How To Choose an Underwater Flashlight

Scuba diving lights are basically underwater nightlights! They come in several different styles, but most just seem like a regular flashlight. What makes them unique is that they come with an internal battery, which allows them to be used underwater. In other words, you can dive into the water, use the light and then come up again. They’re great for when you have no way to get back to the surface. Water-resistance means they can stand up to the pressure of being underwater, unlike other divers’ lights which must remain submerged until you resurface.

A lot of divers carry a standard flashlight, and there’s nothing wrong with that. But what if you were on a boat and had to dive off-boat? If you’ve ever been scuba diving while on a boat, then you know there is a huge difference between an inboard or outboard motor on your kayak and the engine on your inboard flashlight or strobes (if you have one). With these strobe lights, you can dive in without losing light. And since they’re underwater, they’re far more waterproof than your average inboard flashlight.

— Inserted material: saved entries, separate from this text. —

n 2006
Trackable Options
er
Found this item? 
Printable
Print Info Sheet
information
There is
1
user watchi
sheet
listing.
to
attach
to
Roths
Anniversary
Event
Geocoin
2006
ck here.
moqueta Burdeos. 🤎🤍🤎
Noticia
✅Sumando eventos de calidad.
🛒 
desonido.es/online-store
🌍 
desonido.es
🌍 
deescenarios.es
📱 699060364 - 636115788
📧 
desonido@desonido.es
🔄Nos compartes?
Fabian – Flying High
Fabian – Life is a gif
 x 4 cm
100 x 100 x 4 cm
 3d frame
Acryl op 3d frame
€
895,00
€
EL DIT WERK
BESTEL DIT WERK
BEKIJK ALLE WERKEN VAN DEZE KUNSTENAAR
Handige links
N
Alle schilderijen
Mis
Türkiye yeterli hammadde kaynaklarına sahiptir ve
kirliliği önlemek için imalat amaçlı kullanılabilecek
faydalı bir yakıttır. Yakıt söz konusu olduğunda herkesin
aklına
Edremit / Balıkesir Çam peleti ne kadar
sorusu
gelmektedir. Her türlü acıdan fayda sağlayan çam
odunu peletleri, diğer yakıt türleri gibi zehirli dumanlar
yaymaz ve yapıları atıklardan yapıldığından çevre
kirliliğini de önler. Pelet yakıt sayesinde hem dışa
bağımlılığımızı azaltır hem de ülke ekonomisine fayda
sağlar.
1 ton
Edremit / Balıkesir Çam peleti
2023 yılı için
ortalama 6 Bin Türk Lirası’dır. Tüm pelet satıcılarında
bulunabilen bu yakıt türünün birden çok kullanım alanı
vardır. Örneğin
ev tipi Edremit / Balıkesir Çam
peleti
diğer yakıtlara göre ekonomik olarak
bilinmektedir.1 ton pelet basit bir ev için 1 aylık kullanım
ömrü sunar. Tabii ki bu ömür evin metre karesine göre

Most divers think of having a high beam angle when using an underwater flashlight. High beam offers the maximum distance you can dive, but it also consumes the most energy. A lower beam angle produces much less light but will be easier to see when submerged. It also has a wider color spectrum and a wider range of lighting intensity.

The best scuba diving lights for use under water are ones that produce white light, but don’t just stop there. The term “white” doesn’t mean “bright white.” In order for your light to be considered “white,” it needs to be about 300 lumens, which is significantly more than the typical one-watt incandescent bulb. Better quality products will produce light that’s between one eighth and one-fourth the brightness of an ordinary incandescent light bulb. Some underwater torches even use LED technology, which puts watts per ounce of light on the same level as incandescent lamps.

Next, make sure you buy an underwater flashlight with the proper depth rating. The most common option is to buy the biggest possible depth rating, regardless of whether you’ll ever need the light to go that deep. But there are actually times when you might, and in those situations, it’s better to buy a smaller depth rating flashlight that won’t drain your batteries as quickly. Some divers actually carry two extra batteries for emergencies and another for just in case. In shallow water, you might only need one extra battery, but in deep water that’s very cloudy, it’s better to have two.

Finally, look at the physical construction of your underwater light. Most brands are made of a tough, waterproof plastic, which is extremely durable against the harshness of the ocean’s depths. Some models are made from carbon composites that are coated inside and out with a protective gel. That makes for a much tougher, more waterproof electrical conductor, which will reduce the chance that the light will crack or break in the water and prevent it from functioning correctly.

You should also look for a scuba diving light that comes with a scuba tank. This tank is used to keep your underwater light charged, so you can still use it even if your battery dies. The size of the tank will vary by brand, but you should be able to get between four and eight hours of brightness easily. Some scubapro products are powered by a single D cell, while others use a series of D cells. Either way, you should get the proper number of D cells.

Scubapro batteries come in many different shapes and sizes, so you may find that some of the models you like do not include a scuba tank or other protective casing. Keep this in mind when comparing models. Some dive specific lights will have a built-in battery, but these will be less bright and may not provide you with enough illumination for your purposes. Other underwater diving flashlights will come with a carrying case, but they will not include a scuba tank or other protective casing. The choice is yours.